This unit focuses on different types of conditions used to build decision trees.
Axis-aligned vs. oblique conditions
An axis-aligned condition involves only a single feature. An oblique condition involves multiple features. For example, the following is an axis-aligned condition:
num_legs ≥ 2
While the following is an oblique condition:
num_legs ≥ num_fingers
Often, decision trees are trained with only axis-aligned conditions. However, oblique splits are more powerful because they can express more complex patterns. Oblique splits sometime produce better results at the expense of higher training and inference costs.
split_axis="SPARSE_OBLIQUE"
parameter.
Figure 4. Examples of an axis-aligned condition and an oblique condition.
Graphing the preceding two conditions yields the following feature space separation:
Figure 5. Feature space separation for the conditions in Figure 4.
Binary vs. non-binary conditions
Conditions with two possible outcomes (for example, true or false) are called binary conditions. Decision trees containing only binary conditions are called binary decision trees.

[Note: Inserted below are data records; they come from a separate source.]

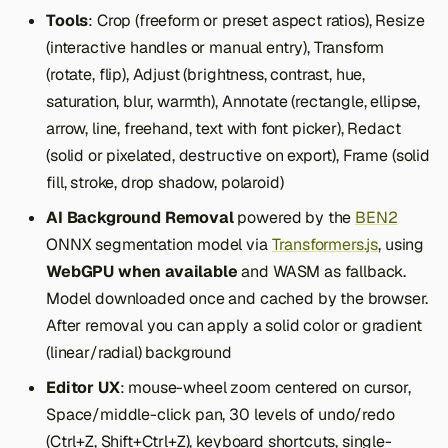
Tools
: Crop (freeform or preset aspect ratios), Resize
(interactive handles or manual entry), Transform
(rotate, flip), Adjust (brightness, contrast, hue,
saturation, blur, warmth), Annotate (rectangle, ellipse,
arrow, line, freehand, text with font picker), Redact
(solid or pixelated, destructive on export), Frame (solid
fill, stroke, drop shadow, polaroid)
AI Background Removal
powered by the
BEN2
ONNX segmentation model via
Transformers.js
, using
WebGPU when available
and WASM as fallback.
Model downloaded once and cached by the browser.
After removal you can apply a solid color or gradient
(linear/radial) background
Editor UX
: mouse-wheel zoom centered on cursor,
Space/middle-click pan, 30 levels of undo/redo
(Ctrl+Z, Shift+Ctrl+Z), keyboard shortcuts, single-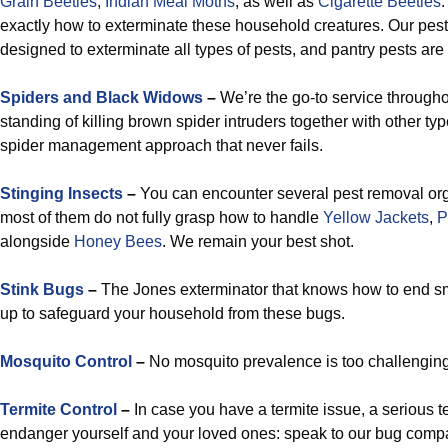
Grain
Beetles
,
Indian Meal Moths
, as well as
Cigarette Beetles
exactly how to exterminate these household creatures. Our pe
designed to exterminate all types of pests, and pantry pests are n
Spiders and Black Widows
–
We’re the go-to service througho
standing of killing brown spider intruders together with other typ
spider management approach that never fails.
Stinging Insects
–
You can encounter several pest removal organ
most of them do not fully grasp how to handle
Yellow Jackets
,
P
alongside
Honey Bees
. We remain your best shot.
Stink Bugs
–
The Jones exterminator that knows how to end sm
up to safeguard your household from these bugs.
Mosquito Control
–
No mosquito prevalence is too challenging 
Termite Control
–
In case you have a termite issue, a serious t
endanger yourself and your loved ones: speak to our bug compa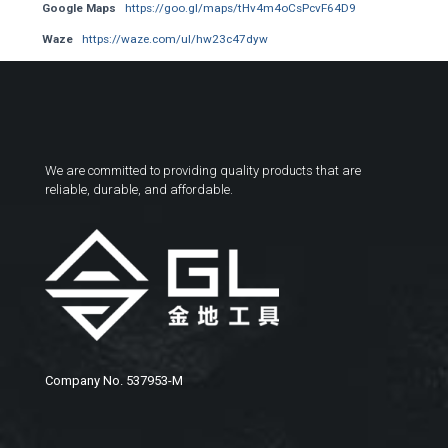
Google Maps
https://goo.gl/maps/tHv4m4oCsPcvF64D9
Waze
https://waze.com/ul/hw23c47dyw
We are committed to providing quality products that are
reliable, durable, and affordable.
Company No. 537953-M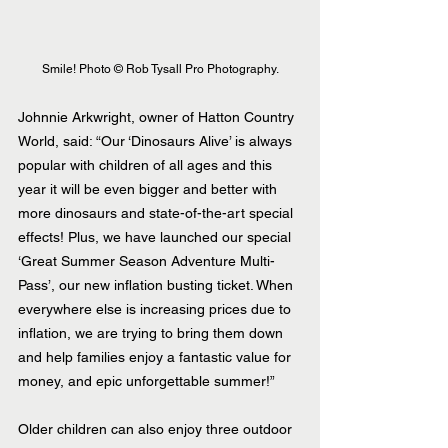
Smile! Photo © Rob Tysall Pro Photography.
Johnnie Arkwright, owner of Hatton Country 
World, said: “Our ‘Dinosaurs Alive’ is always 
popular with children of all ages and this 
year it will be even bigger and better with 
more dinosaurs and state-of-the-art special 
effects! Plus, we have launched our special 
‘Great Summer Season Adventure Multi-
Pass’, our new inflation busting ticket. When 
everywhere else is increasing prices due to 
inflation, we are trying to bring them down 
and help families enjoy a fantastic value for 
money, and epic unforgettable summer!”
Older children can also enjoy three outdoor 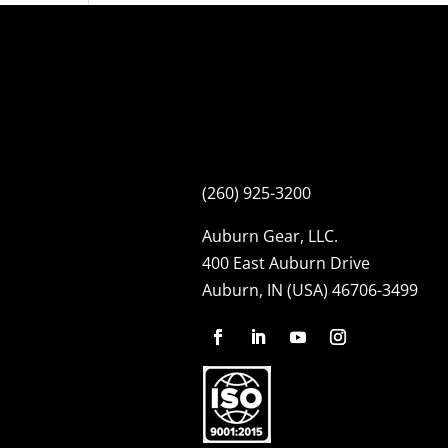
(260) 925-3200
Auburn Gear, LLC.
400 East Auburn Drive
Auburn, IN (USA) 46706-3499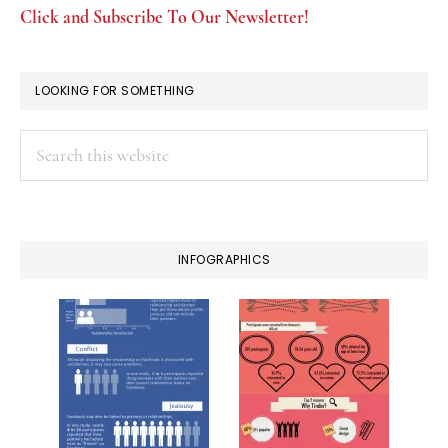
Click and Subscribe To Our Newsletter!
LOOKING FOR SOMETHING
Search
this
website
INFOGRAPHICS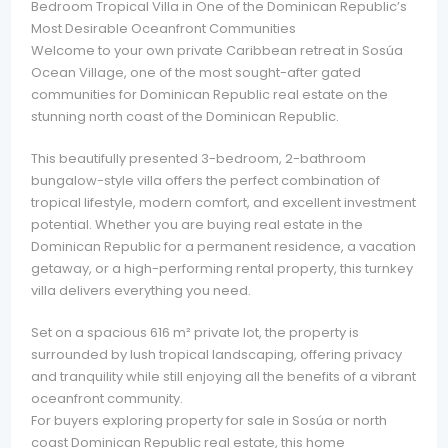
Bedroom Tropical Villa in One of the Dominican Republic’s
Most Desirable Oceanfront Communities
Welcome to your own private Caribbean retreat in Sosúa
Ocean Village, one of the most sought-after gated
communities for Dominican Republic real estate on the
stunning north coast of the Dominican Republic.
This beautifully presented 3-bedroom, 2-bathroom
bungalow-style villa offers the perfect combination of
tropical lifestyle, modern comfort, and excellent investment
potential. Whether you are buying real estate in the
Dominican Republic for a permanent residence, a vacation
getaway, or a high-performing rental property, this turnkey
villa delivers everything you need.
Set on a spacious 616 m² private lot, the property is
surrounded by lush tropical landscaping, offering privacy
and tranquility while still enjoying all the benefits of a vibrant
oceanfront community.
For buyers exploring property for sale in Sosúa or north
coast Dominican Republic real estate, this home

Non-binary conditions have more than two possible outcomes. Therefore, non-binary conditions have more discriminative power than binary conditions. Decisions containing one or more non-binary conditions are called non-binary decision trees.
Figure 6: Binary versus non-binary decision trees.

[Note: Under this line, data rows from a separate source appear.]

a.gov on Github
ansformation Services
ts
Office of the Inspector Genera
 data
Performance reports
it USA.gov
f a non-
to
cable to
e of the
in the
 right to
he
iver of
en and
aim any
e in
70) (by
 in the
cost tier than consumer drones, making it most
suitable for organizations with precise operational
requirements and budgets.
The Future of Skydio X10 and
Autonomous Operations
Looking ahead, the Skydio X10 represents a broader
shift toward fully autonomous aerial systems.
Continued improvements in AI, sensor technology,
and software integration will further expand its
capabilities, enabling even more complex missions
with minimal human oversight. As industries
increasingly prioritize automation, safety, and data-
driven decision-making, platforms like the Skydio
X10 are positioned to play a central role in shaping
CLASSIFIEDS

Conditions with too much power are also more likely to overfit. For this reason, decision forests generally use binary decision trees, so this course will focus on them.
The most common type of condition is the threshold condition expressed as:
feature ≥ threshold
For example:
num_legs ≥ 2
Other types of conditions exist. Following are other commonly used types of binary conditions:
Table 2. Common types of binary conditions.
Name | Condition | Example |
threshold condition | $\mathrm{feature}_i \geq \mathrm{threshold}$ | $\mathrm{num\_legs} \geq 2$ |
equality condition | $\mathrm{feature}_i = \mathrm{value}$ | $\mathrm{species} = ``cat"$ |
in-set condition | $\mathrm{feature}_i \in \mathrm{collection}$ | $\mathrm{species} \in \{``cat", ``dog", ``bird"\}$ |
oblique condition | $\sum_{i} \mathrm{weight}_i \mathrm{feature}_i \geq \mathrm{threshold}$ | $5 \ \mathrm{num\_legs} + 2 \ \mathrm{num\_eyes} \geq 10$ |
feature is missing | $\mathrm{feature}_i \mathrm{is} \mathrm{Missing}$ | $\mathrm{num\_legs} \mathrm{is} \mathrm{Missing}$ |